O slow



O slow tem vindo a desaparecer das pistas de dança. Lenta, mas inexoravelmente.


E o slow era um acontecimento em qualquer festa adolescente ou pós-adolescente como as que frequentei quando, precisamente, tinha a idade para as frequentar. Era uma espécie de momento da verdade. Já tinhas dançado todo o disco, todo o funk, toda a pop alternativa nas melhores das festas, já tinhas lançado o olhar matador à rapariga dos teus (mais imediatos) sonhos, ou mais do que um olhar (não fosse o destino pregar-te uma partida), e chegava a hora do slow. Um frenesim mudo percorria a sala inteira, ou a garagem: esse paradoxal frenesim não necessitava de décor. E aqueles primeiros segundos eram decisivos, não se davam a grandes hesitações. Ou avançavas na direção certa ou estavas tramado. Só se ela teimasse esperar por ti e rejeitasse convites prévios. O que, está bom de ver, era um risco demasiado elevado.

Peter Handke escreveu sobre a angústia do guarda-redes no momento do penalti, eu era mais a angústia do marcador do penalti. Ou marcavas ou não marcavas. Tão brutal quanto isso.
Se a coisa corria bem – mesmo com a mania de que era alternativo-, lá estava eu a dançar, com grande enlevo, o How deep is your love, ou o Wonderfull Tonight do Eric Clapton, ou o We’re all alone da Rita Coolidge, como um grau, não desprezável, de hipocrisia musical. Mas a coisa
funcionava mesmo assim. Mais tarde apareceria, para mim, o slow de todos os slows: True dos Spandau Ballet. Um leve beijinho no pescoço da rapariga dos meus (mais imediatos) sonhos, ela apertou-me um pouco mais, isto está a correr bem. Quando os Bee Gees repetirem how deep is
your love vou beijá-la, está decidido.
Muitos namoros nasceram assim e alguns deles duram até hoje. E bem.
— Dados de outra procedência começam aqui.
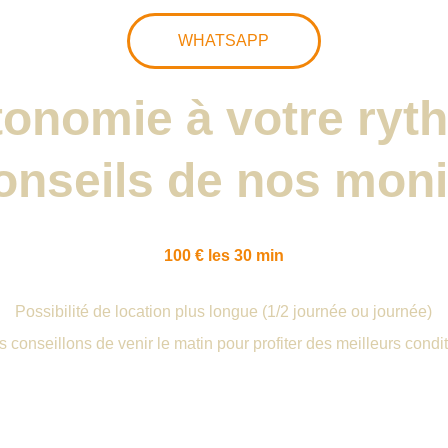
WHATSAPP
tonomie à votre ryt
onseils de nos moni
100 € les 30 min
Possibilité de location plus longue (1/2 journée ou journée)
 conseillons de venir le matin pour profiter des meilleurs condi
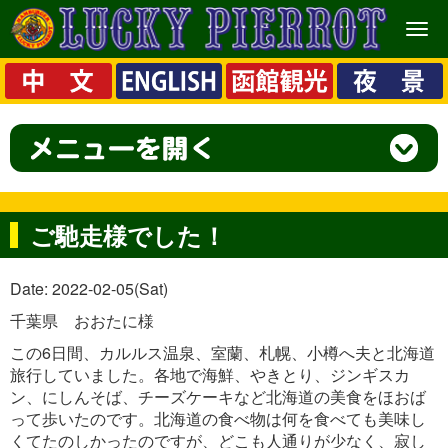
メ
ニ
ュ
ー
ご馳走様でした！
Date: 2022-02-05(Sat)
千葉県 おおたに様
この6日間、カルルス温泉、室蘭、札幌、小樽へ夫と北海道
旅行していました。各地で海鮮、やきとり、ジンギスカ
ン、にしんそば、チーズケーキなど北海道の美食をほおば
って歩いたのです。北海道の食べ物は何を食べても美味し
くてたのしかったのですが、どこも人通りが少なく、寂し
Penso que a minha geração foi a primeira a abandonar o clássico pedido de namoro: Queres namorar comigo? Ou para os espíritos mais simples: Queres namorar para mim? O slow era então o relvado do namoro, por mais fútil e curto que ele – o namoro, não o relvado - se viesse a revelar.
O pedido de namoro não estava com nada. Era confrangedor fazer-se a pergunta. No slow tudo fruía, ou não!
Aliás só pedi namoro uma vez na vida. Foi na Póvoa, a uma rapariga do meu setor. Uma rapariga linda, diga-se. E ela disse-me que ia pensar. Notável. Teríamos 15 anos mas uma agenda muito complexa. Ora tu pediste-me namoro e eu não posso, pura e simplesmente, dizer que sim ou
que não. Vou analisar. Namorar era então, suponho, uma ciência. Senti um alívio enorme com a ausência imediata de uma resposta dela, pois se ela me dissesse que sim eu não saberia o que fazer.
Ela demorou um dia ou dois para me dizer que sim e eu, burro, ainda não sabia o que fazer com aquela resposta. A adolescência só é realmente bonita quando, como hoje, se olha para ela de cima da colina da idade. E, hoje, da minha colina já consigo ver muita paisagem. Se fosse de perto era
pior.

Como já não pratico a religião das discotecas há muito tempo creio que o slow desapareceu de todas. No meu tempo ainda havia algumas discotecas com slows. Pretendia-se assim replicar, numa escala mais sofisticada, os encantamentos das festas de garagem. Os Connection, amigos meus organizadores de festas, tinham, lembrou-me outro amigo da trupe mais alargada, dois momentos de slows. Sabiam-na toda aqueles macacos! Haviam os slows das 2 e tal, caso houvesse algum constrangimento de horário que fosse preciso atalhar, logo ali, e havia outro momento, suponho, lá para as 5. Ou seja, dava-se sempre a oportunidade para corrigir o penalti mal marcado ou, nos casos mais felizes, para aprimorar a marcação inicial.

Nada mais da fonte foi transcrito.